Après deux semaines à cette cadence, l’interligne du genou gauche était si douloureuse qu’un simple effleurement me faisait m’assoir. Le stop s’est imposé. De toute façon l’anneau était devenu trop petit pour passer au petit doigt. En repos forcé, la neige n’est pas venue pour autant, et il y avait moins de regrets. Les plantes, les tisanes, les cataplasmes, se sont relayés. Le boulot a amené l’oubli, je n’étais toujours pas prêt à affronter l’échéance de cette longue marche. Peu de gens ont eu la vertu de déceler le vide qui a failli s’installer, un burn out pour ne pas le citer aurait bien volontiers été de la partie, heureusement l’état d’esprit a changé. Comment c’est arrivé ? Difficile à dire. Le confort a dépassé sa date de rédemption et la vie se remplissait à nouveau. De Quart d’heure en demi-heure, supporter la douleur est devenu familier. Dans la foulée, le seuil de l’heure puis celui des deux heures sans s’arrêter a été franchi. La neige arrivée puis repartie, nous a laissé suffisamment de place pour s’amuser. Notre bac à neige de 10 kilomètres de long était une aubaine comparée aux stations de skis des alentours.

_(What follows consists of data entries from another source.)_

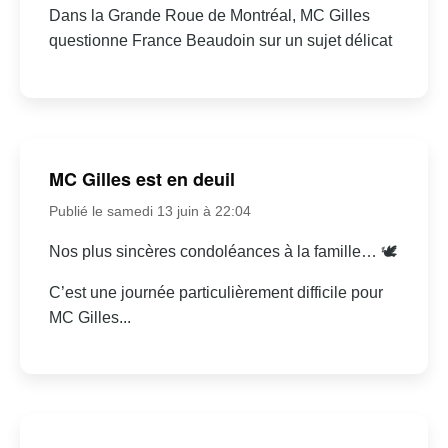
Dans la Grande Roue de Montréal, MC Gilles
questionne France Beaudoin sur un sujet délicat
MC Gilles est en deuil
Publié le samedi 13 juin à 22:04
Nos plus sincères condoléances à la famille… 🕊
C’est une journée particulièrement difficile pour
MC Gilles...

Avec l’apprentissage du geste, le ski de fond est resté un plaisir.

Sans savoir si le 70ième kilomètre de la Marcialonga serait un jour franchi, les proches puis les moins proches ont été informés de ce challenge un peu fou. Parler et avouer être bientôt au départ a eu un effet cliquet. Ce point de non-retour est un processus infaillible pour me conduire vers les portillons de départ, qu’il soit à Moena au kilomètre zéro de ce défi, ou pour tous les autres paris lancés dans ma carrière. Afin de parvenir au bout de la course sans avoir à faire une si longue distance à l’entraînement, le palier de validation était fixé à 3 heures. Cette durée endurée aux Saisies équivalait à mon sens aux 5 ou 6 heures qu’il me faudrait tout au long du Val di Fiemme pour finir la Marcialonga. Je m’en suis approché à plusieurs reprises sans jamais le dépasser. En ayant les jambes pour durer plus longtemps, à une semaine du départ, j’ai considéré être prêt.